Statistical Models of Top-$k$ Partial Orders

TL;DR

This work introduces and taxonomize approaches for jointly modeling distributions over top-k partial orders and list lengths k, considering two classes of approaches: composite models that view a partial order as a truncation of a total order, and augmented ranking models that model the construction of the list as a sequence of choice decisions, including the decision to stop.

Abstract

In many contexts involving ranked preferences, agents submit partial orders over available alternatives. Statistical models often treat these as marginal in the space of total orders, but this approach overlooks information contained in the list length itself.

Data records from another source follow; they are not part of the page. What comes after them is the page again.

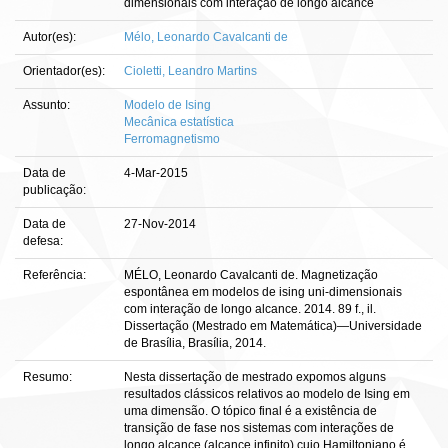
dimensionais com interação de longo alcance
Autor(es):
Mélo, Leonardo Cavalcanti de
Orientador(es):
Cioletti, Leandro Martins
Assunto:
Modelo de Ising
Mecânica estatística
Ferromagnetismo
Data de
4-Mar-2015
publicação:
Data de
27-Nov-2014
defesa:
Referência:
MÉLO, Leonardo Cavalcanti de. Magnetização
espontânea em modelos de ising uni-dimensionais
com interação de longo alcance. 2014. 89 f., il.
Dissertação (Mestrado em Matemática)—Universidade
de Brasília, Brasília, 2014.
Resumo:
Nesta dissertação de mestrado expomos alguns
resultados clássicos relativos ao modelo de Ising em
uma dimensão. O tópico final é a existência de
transição de fase nos sistemas com interações de
longo alcance (alcance infinito) cujo Hamiltoniano é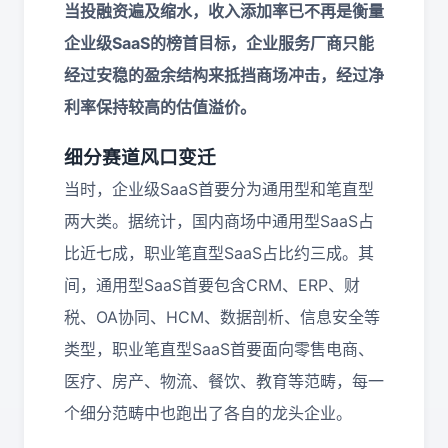
当投融资遍及缩水，收入添加率已不再是衡量
企业级SaaS的榜首目标，企业服务厂商只能
经过安稳的盈余结构来抵挡商场冲击，经过净
利率保持较高的估值溢价。
细分赛道
风口
变迁
当时，企业级SaaS首要分为通用型和笔直型
两大类。据统计，国内商场中通用型SaaS占
比近七成，职业笔直型SaaS占比约三成。其
间，通用型SaaS首要包含CRM、ERP、财
税、OA协同、HCM、数据剖析、信息安全等
类型，职业笔直型SaaS首要面向零售电商、
医疗、房产、物流、餐饮、教育等范畴，每一
个细分范畴中也跑出了各自的龙头企业。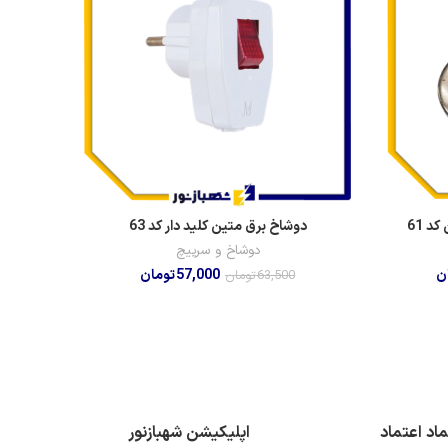
د 61
دوشاخ برق متین کلید دار کد 63
دوشاخ و سرپیچ
ن
57,000
تومان
63,500
تومان
ماد اعتماد
اپلیکیشن شهبازنور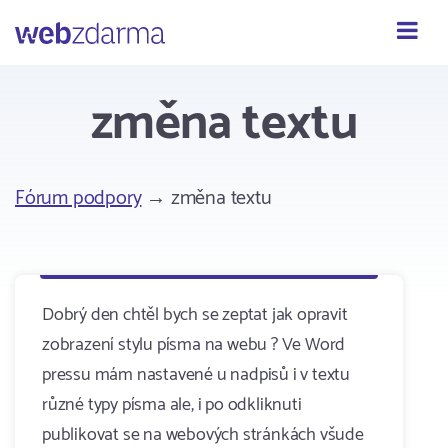
Webzdarma
změna textu
Fórum podpory
→ změna textu
Dobrý den chtěl bych se zeptat jak opravit
zobrazení stylu písma na webu ? Ve Word
pressu mám nastavené u nadpisů i v textu
různé typy písma ale, i po odkliknuti
publikovat se na webových stránkách všude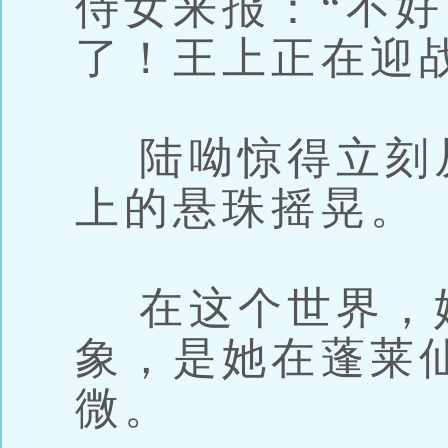
侍女来报：“不
了！王上正在迎
陆呦惊得立刻
上的悬珠摇晃。
在这个世界，
象，是她在蓬莱
微。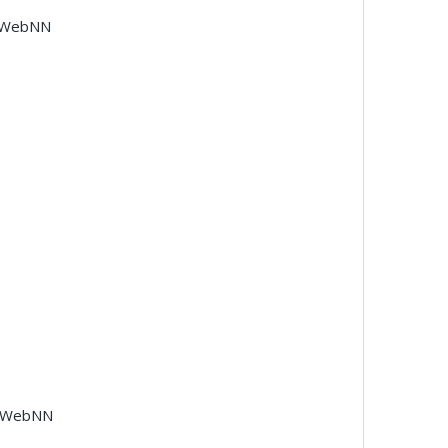
, WebNN
, WebNN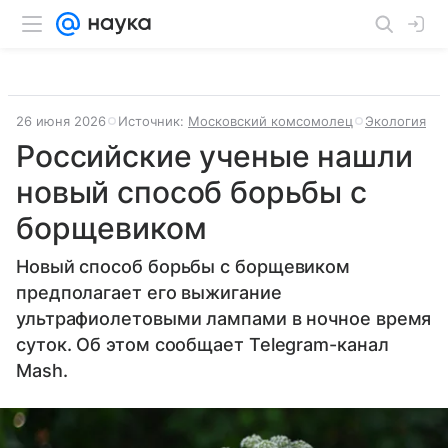
26 июня 2026
Источник:
Московский комсомолец
Экология
Российские ученые нашли
новый способ борьбы с
борщевиком
Новый способ борьбы с борщевиком
предполагает его выжигание
ультрафиолетовыми лампами в ночное время
суток. Об этом сообщает Telegram-канал
Mash.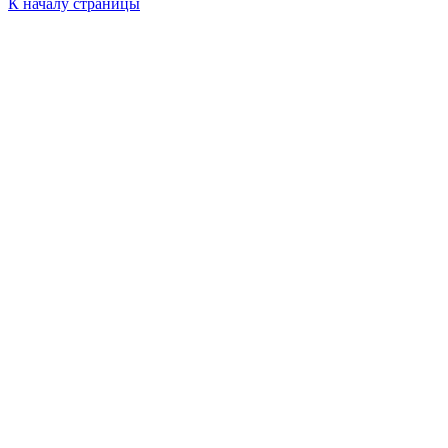
К началу страницы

In this work, we introduce and taxonomize approaches for jointly modeling distributions over top-$k$ partial orders and list lengths $k$, considering two classes of approaches: composite models that view a partial order as a truncation of a total order, and augmented ranking models that model the construction of the list as a sequence of choice decisions, including the decision to stop. For composite models, we consider three dependency structures for joint modeling of order and truncation length. For augmented ranking models, we consider different assumptions on how the stop-token choice is modeled. Using data consisting of partial rankings from San Francisco school choice and San Francisco ranked choice elections, we evaluate how well the models predict observed data and generate realistic synthetic datasets. We find that composite models, explicitly modeling length as a categorical variable, produce synthetic datasets with accurate length distributions, and an augmented model with position-dependent item utilities jointly models length and preferences in the training data best, as measured by negative log loss. Methods from this work have significant implications on the simulation and evaluation of real-world social systems that solicit ranked preferences.

Figures (5)

• Figure 1: Three dependence structures for composite models. $k\in[m]$ is a random variable representing length, $R\in\mathcal{L}(\mathcal{A})$ is a random variable representing a total order, $X\in\mathbb{R}^d$ are covariates, and $Q\in\Omega(\mathcal{A})$ is a top-$k$ partial order. Observed quantities are shaded in grey.
• Figure 2: NLL loss (lower is better) of our test datasets under the six models in Table \ref{['tab:models']}. C-I (lightest blue) and A (yellow) are the baselines.
• Figure 3: Sampled length distributions statistics on a representative RCV (left) and SC (right) dataset. Statistics of their true distributions in grey. C-CI was not evaluated on the RCV datasets as no voter covariates were available with the data.
• Figure 4: Synthetic demand over 2018 SF Mayoral candidates (top row) and 2018-19 SFUSD program types (bottom row). True demand in grey. Left plots show proportion of choices in first position, right plots show proportion of choices overall.
• Figure 5: Assignment outcomes using synthetic school choice datasets sampled from our 6 models compared with true outcomes in grey. Proportion of students who were assigned to their top-1, a top-3, or any one of their listed alternatives (as opposed to non-assignment).